Sonbahar rüzgarlarının serin esmeye başladığı Kasım ayının ilk haftasında bir akşam üstü bir kez daha Atatürk Havalimanı’nın dış hatlar terminalinin kapısından içeri giriyorum. Bu seferki yolculuğum bir iş seyahati ve 6 kişilik bir grup ile yolculuk yapacağım. Ama rotamda yine bir Ortadoğu ülkesi var. Ortadoğu ülkelerine olan bu merakım bilinçli bir şekilde başlamamış olmakla birlikte, şimdilerde bir tutkuya dönüşme eğilimi gösteriyor.

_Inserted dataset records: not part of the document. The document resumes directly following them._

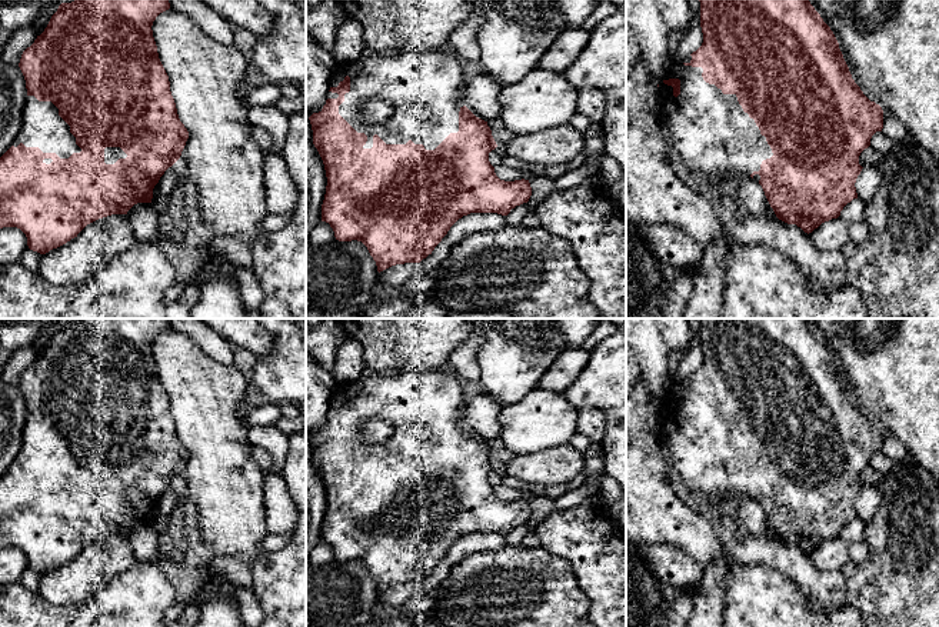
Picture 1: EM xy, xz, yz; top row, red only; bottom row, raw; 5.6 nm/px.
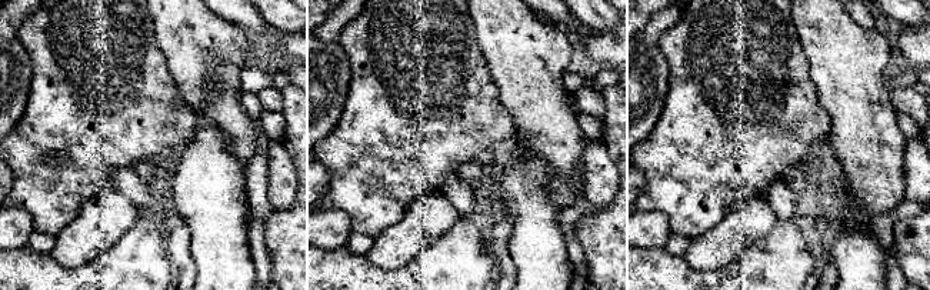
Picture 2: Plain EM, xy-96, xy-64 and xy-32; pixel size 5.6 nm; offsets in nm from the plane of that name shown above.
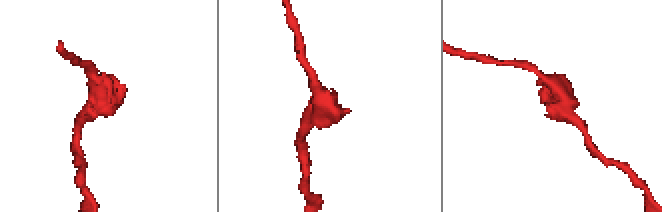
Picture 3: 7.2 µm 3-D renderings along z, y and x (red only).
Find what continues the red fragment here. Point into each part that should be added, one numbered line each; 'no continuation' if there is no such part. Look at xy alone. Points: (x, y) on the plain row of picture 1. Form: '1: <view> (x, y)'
1: xy (42, 446)

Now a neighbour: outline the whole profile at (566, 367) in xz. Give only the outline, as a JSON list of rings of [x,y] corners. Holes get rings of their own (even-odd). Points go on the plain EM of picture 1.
[[[569,347],[563,350],[540,377],[537,388],[565,394],[567,387],[579,377],[587,360],[589,353],[583,348]]]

Uzatmadan söyleyeyim, bu defa istikametimde, 2000’li yıllarda turistlerin gözdesi olan Dubai’nin komşusu, Birleşik Arap Emirliklerinin başşehri Abu Dabi var. Maalesef, Türk Hava Yolları ile daha önce Ortadoğu ülkelerine yapmış olduğum diğer birçok seyahat gibi bu yolculuğu da gece yarısına 15 dakika kala gerçekleştirmek zorundayım. Gözlerim yorgunluktan kepenk çekmeye hazırlanırken, 222 Nolu kapıdan geçip uçaktaki yerimi alıyorum. Uçak hınca hınç dolu, iğne atsanız yere düşmez. Transit yolcuların İstanbul aktarmalı uçuşları Türk Hava Yolları’nın ekmeğine bayağı yağ sürmüşe benziyor. Bu mecburi samimiyet içinde tekerlekler yavaş yavaş pistle vedalaşırken, ben de siyah şalını üstüne çekmiş İstanbul’un ışıltılı zerafetini seyre dalıyorum.

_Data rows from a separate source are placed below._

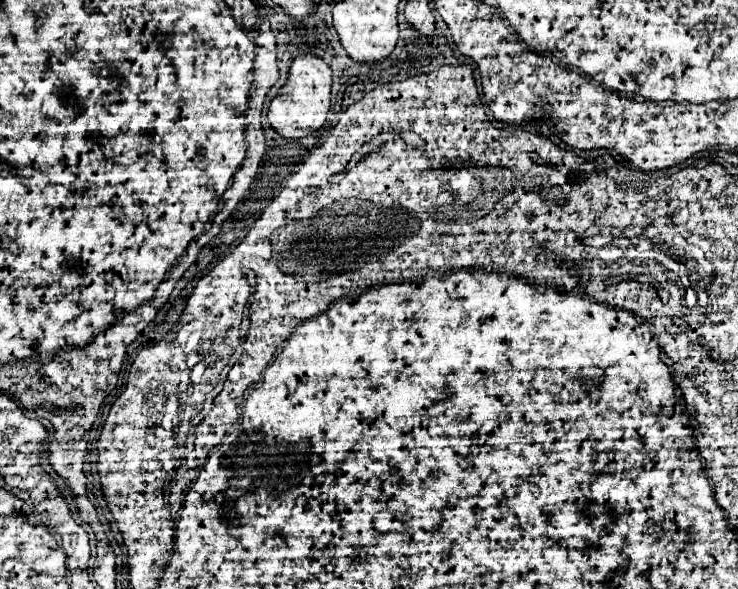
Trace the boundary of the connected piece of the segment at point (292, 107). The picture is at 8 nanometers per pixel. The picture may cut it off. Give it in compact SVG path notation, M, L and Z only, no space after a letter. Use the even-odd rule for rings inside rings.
M303 54L293 60L285 86L279 90L279 96L273 98L269 106L267 120L269 126L283 138L289 140L303 138L325 124L329 106L331 106L331 68L321 58L313 54Z

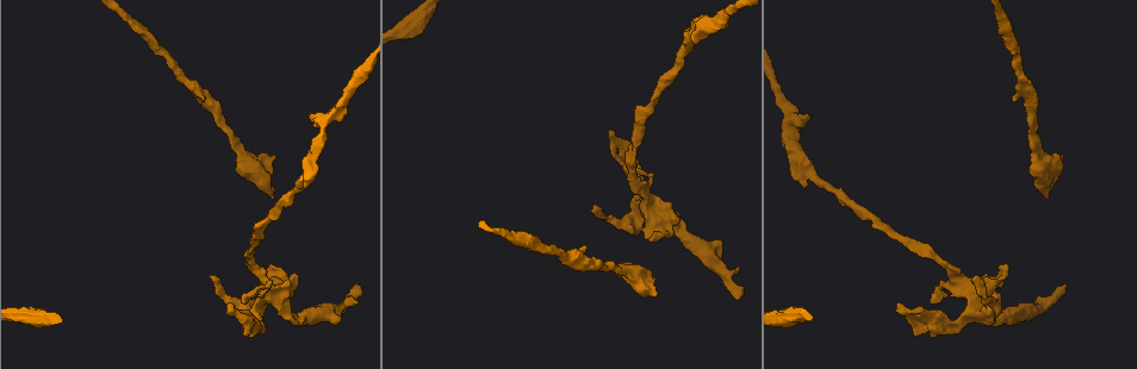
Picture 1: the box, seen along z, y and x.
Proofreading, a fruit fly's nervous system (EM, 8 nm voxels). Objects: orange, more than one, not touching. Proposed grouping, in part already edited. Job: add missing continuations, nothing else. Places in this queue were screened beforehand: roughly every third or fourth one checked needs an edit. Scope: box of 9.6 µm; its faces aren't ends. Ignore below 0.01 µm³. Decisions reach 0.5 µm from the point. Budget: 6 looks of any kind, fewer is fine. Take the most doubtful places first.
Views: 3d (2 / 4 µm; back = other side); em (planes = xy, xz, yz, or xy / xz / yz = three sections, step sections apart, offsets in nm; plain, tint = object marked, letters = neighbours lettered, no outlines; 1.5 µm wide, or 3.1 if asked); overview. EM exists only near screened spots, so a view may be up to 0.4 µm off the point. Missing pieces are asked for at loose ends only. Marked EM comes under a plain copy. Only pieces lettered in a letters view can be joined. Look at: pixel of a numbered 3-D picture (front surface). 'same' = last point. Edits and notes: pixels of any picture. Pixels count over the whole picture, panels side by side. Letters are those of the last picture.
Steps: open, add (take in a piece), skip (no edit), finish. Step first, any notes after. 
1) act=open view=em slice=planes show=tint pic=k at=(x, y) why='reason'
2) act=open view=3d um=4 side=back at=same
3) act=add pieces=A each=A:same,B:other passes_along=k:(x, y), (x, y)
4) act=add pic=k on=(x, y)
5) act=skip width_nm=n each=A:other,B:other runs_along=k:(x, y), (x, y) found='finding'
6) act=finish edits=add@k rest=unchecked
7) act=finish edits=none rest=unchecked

act=open view=em slice=xz step=8 show=letters pic=1 at=(1067, 286) why='long arm stops here'

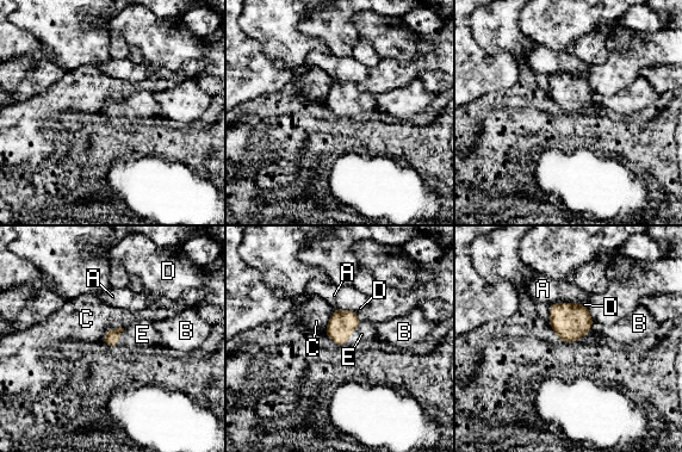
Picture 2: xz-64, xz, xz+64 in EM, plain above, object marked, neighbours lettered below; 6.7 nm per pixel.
act=open view=em slice=planes show=letters at=same why='cut it another way'

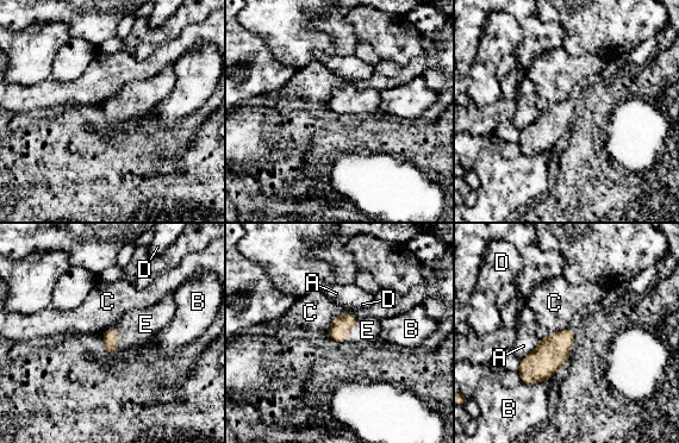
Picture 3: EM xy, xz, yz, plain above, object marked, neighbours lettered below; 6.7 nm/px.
act=add pieces=E each=A:other,B:other,C:other,D:other,E:same passes_along=3:(341, 325), (349, 330), (367, 330) found='it goes on there'

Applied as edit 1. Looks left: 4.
act=open view=overview why='see it whole again'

Yaşları 0-3 arasında değişen çocukların ağlamaları eşliğinde, yarı uyur yarı uyanık geçen 4.5 saatlik bir yolculuktan sonra yerel saatle sabah 6:30’da Abu Dabi Uluslararası Havalimanına iniyoruz. Türkiye ile Birleşik Arap Emirlikleri arasında 2 saatlik bir zaman dilimi farkı var. Bu nedenle, Türkiye’de henüz şafak sökmemiş olmasına karşın karşın burada bizi günün ilk ışıkları karşılıyor. Birçok ülke gibi maalesef bu ülkede de vizeden nasibimizi alıyoruz. Vizeyi havalimanından alabilme şansınız olmakla birlikte, en iyisi bu işi seyahat öncesi halletmeniz. Pasaport kontrolünden geçtikten sonra dövizinizi bozdurabileceğiniz tek bir yer var. Onun da önü sürekli kalabalık. Bununla birlikte, biraz sabredip beklemenizde fayda var. Aksi takdirde, sizi şehre götüren taksi şöförü ile ücret ödeme sırasında ihtilaf yaşama ihtimaliniz olabilir.

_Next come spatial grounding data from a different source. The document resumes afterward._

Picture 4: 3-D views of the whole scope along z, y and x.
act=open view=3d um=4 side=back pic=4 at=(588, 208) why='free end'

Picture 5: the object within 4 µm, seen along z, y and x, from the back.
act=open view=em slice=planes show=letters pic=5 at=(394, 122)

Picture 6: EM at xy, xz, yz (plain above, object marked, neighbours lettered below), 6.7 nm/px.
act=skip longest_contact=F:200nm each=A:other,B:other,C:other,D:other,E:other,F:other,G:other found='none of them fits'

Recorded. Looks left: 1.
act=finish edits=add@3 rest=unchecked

Havalimanından Şehir Merkezine ulaşımda kullanabileceğiniz en kolay taşıma aracı taksi. Tüm taksiler taksimetreli. Bununla birlikte, şark kurnazı bazı şöförler yine de sizden fazla para koparabilmenin yollarını aramıyor değil. Taksi ile şehir merkezine otoban üzerinden 30 dakikada ulaşabiliyorsunuz. Şehirde konaklama yapabileceğiniz birçok dört ve beş yıldızlı otel var. Ancak, her beş yıldızlı oteli Türkiye’dekiler gibi sanmayın, yoksa hayal kırıklığına uğrayabilirsiniz. Örneğin, bizim konakladığımız Hilton Baynunah Hotel ile çok daha lüks olan Hilton Abu Dhabi Hotel arasında, her ikisi de beş yıldızlı olmasına rağmen hem kalite hem de fiyat olarak ciddi fark vardı. Bu otellerin ilkinin gecelik fiyatı 250 Dolar (kahvaltı hariç) iken, diğerinin kahvaltı dahil fiyatı 600 Dolar idi. Bir diğer husus da, Abu Dabi’de konaklama yapabileceğiniz kaliteli otel sayısı çok olmakla birlikte, özellikle yabancı turistlerin ve işadamlarının buraya olan yoğun ilgisi nedeniyle beş yıldızlı oteller başta olmak üzere yer bulmanın zor olması. Bu nedenle önceden rezervasyon yaptırmanızda fayda var. Aksi takdirde açıkta kalma ihtimaliniz yüksek.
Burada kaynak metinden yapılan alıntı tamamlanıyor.